WRITTEN INSTRUCTION - Return, without alteration, the lines of the records that begin at the line containing "country: Bolivia" and end after the line containing "locality: Pine forest, Jicarilla".

STORED RECORDS -
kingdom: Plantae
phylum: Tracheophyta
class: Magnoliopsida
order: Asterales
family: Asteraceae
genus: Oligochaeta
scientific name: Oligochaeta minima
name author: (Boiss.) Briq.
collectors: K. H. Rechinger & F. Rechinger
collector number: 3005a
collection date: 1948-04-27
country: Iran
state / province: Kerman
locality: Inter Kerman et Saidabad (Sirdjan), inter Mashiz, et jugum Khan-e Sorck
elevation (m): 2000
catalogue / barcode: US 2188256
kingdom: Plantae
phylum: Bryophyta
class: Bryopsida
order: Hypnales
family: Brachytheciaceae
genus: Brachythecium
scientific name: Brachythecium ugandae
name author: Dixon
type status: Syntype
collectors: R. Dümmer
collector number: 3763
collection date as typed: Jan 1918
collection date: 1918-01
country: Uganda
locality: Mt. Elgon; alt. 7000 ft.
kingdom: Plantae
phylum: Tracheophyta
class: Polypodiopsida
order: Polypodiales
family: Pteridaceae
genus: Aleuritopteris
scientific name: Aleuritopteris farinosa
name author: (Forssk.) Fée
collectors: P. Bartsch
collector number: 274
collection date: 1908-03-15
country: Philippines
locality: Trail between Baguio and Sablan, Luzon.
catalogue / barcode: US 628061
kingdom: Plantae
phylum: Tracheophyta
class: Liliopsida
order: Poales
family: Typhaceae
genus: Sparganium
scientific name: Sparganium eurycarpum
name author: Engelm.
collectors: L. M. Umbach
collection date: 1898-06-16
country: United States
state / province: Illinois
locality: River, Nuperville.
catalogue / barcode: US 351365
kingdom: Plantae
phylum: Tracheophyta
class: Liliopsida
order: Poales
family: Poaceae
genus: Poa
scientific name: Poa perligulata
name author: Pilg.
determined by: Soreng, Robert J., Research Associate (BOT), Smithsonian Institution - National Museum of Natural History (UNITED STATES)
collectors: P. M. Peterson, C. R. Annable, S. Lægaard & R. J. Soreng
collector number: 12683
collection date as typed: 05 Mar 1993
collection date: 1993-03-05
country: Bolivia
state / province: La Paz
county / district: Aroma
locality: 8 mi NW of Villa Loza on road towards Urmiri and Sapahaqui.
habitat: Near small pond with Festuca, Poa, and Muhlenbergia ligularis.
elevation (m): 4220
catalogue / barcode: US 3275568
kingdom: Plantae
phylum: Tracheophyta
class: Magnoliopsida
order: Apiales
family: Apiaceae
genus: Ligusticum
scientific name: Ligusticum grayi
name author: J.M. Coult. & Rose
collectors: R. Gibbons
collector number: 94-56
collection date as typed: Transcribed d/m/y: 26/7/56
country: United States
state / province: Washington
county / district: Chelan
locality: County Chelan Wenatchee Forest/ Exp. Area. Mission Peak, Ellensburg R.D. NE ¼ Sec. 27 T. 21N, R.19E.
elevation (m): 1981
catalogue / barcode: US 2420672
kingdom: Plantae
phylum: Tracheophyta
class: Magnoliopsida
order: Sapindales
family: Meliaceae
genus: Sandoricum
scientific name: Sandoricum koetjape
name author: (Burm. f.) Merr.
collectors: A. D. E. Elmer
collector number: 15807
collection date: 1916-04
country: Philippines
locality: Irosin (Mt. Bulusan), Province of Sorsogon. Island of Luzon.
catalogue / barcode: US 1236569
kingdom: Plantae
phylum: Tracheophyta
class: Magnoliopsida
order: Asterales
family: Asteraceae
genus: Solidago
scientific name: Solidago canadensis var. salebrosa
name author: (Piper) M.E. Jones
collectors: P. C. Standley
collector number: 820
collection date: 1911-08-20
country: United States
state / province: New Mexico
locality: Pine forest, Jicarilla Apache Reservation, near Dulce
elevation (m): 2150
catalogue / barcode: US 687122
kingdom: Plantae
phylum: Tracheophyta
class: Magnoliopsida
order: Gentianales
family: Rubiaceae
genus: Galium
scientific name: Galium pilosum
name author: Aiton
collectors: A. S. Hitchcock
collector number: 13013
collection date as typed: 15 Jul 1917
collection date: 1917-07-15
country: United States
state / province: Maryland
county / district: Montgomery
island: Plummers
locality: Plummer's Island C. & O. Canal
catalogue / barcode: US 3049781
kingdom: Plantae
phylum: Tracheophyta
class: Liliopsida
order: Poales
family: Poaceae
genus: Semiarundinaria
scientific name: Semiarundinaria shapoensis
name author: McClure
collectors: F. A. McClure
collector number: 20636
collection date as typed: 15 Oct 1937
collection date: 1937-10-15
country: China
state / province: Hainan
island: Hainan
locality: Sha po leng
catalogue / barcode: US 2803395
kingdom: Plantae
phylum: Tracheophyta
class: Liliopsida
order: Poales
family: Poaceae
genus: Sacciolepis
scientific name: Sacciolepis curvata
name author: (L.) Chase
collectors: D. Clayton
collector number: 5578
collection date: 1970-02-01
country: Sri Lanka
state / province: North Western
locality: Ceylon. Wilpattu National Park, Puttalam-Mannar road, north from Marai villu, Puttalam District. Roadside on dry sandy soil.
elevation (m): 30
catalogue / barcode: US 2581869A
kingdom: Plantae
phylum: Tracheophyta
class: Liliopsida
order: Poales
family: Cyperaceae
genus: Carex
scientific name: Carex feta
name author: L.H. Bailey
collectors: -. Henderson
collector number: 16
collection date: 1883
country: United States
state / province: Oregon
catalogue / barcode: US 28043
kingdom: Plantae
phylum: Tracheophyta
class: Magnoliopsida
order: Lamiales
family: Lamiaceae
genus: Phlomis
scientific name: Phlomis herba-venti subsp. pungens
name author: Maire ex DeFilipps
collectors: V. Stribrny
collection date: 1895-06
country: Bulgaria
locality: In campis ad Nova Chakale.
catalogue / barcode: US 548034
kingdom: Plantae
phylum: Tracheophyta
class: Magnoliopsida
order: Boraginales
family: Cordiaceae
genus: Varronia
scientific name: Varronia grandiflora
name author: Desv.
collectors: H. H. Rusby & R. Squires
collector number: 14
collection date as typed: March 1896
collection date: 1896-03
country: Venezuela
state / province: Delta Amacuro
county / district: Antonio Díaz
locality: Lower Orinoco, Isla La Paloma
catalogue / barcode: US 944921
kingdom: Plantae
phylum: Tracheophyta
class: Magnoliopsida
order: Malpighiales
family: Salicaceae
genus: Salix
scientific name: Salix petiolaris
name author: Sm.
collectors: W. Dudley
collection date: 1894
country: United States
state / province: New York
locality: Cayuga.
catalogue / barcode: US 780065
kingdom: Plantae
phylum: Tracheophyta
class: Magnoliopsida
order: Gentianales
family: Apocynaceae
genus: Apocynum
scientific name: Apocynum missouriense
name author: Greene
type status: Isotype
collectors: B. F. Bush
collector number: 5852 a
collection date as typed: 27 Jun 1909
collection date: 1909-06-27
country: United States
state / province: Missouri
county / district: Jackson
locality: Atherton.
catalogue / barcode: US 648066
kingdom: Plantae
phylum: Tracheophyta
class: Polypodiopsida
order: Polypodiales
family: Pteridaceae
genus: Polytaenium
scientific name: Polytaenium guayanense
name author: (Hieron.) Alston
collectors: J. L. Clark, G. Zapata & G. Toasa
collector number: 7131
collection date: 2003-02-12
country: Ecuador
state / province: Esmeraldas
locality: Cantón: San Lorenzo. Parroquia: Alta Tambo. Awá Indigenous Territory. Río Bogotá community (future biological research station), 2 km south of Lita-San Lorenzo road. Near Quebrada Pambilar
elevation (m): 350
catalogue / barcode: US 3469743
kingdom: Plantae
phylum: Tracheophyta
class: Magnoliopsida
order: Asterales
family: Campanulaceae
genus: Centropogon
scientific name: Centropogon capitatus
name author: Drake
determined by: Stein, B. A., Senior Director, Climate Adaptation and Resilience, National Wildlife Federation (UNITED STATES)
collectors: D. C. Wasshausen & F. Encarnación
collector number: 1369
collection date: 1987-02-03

REPLY -
country: Bolivia
state / province: La Paz
county / district: Aroma
locality: 8 mi NW of Villa Loza on road towards Urmiri and Sapahaqui.
habitat: Near small pond with Festuca, Poa, and Muhlenbergia ligularis.
elevation (m): 4220
catalogue / barcode: US 3275568
kingdom: Plantae
phylum: Tracheophyta
class: Magnoliopsida
order: Apiales
family: Apiaceae
genus: Ligusticum
scientific name: Ligusticum grayi
name author: J.M. Coult. & Rose
collectors: R. Gibbons
collector number: 94-56
collection date as typed: Transcribed d/m/y: 26/7/56
country: United States
state / province: Washington
county / district: Chelan
locality: County Chelan Wenatchee Forest/ Exp. Area. Mission Peak, Ellensburg R.D. NE ¼ Sec. 27 T. 21N, R.19E.
elevation (m): 1981
catalogue / barcode: US 2420672
kingdom: Plantae
phylum: Tracheophyta
class: Magnoliopsida
order: Sapindales
family: Meliaceae
genus: Sandoricum
scientific name: Sandoricum koetjape
name author: (Burm. f.) Merr.
collectors: A. D. E. Elmer
collector number: 15807
collection date: 1916-04
country: Philippines
locality: Irosin (Mt. Bulusan), Province of Sorsogon. Island of Luzon.
catalogue / barcode: US 1236569
kingdom: Plantae
phylum: Tracheophyta
class: Magnoliopsida
order: Asterales
family: Asteraceae
genus: Solidago
scientific name: Solidago canadensis var. salebrosa
name author: (Piper) M.E. Jones
collectors: P. C. Standley
collector number: 820
collection date: 1911-08-20
country: United States
state / province: New Mexico
locality: Pine forest, Jicarilla Apache Reservation, near Dulce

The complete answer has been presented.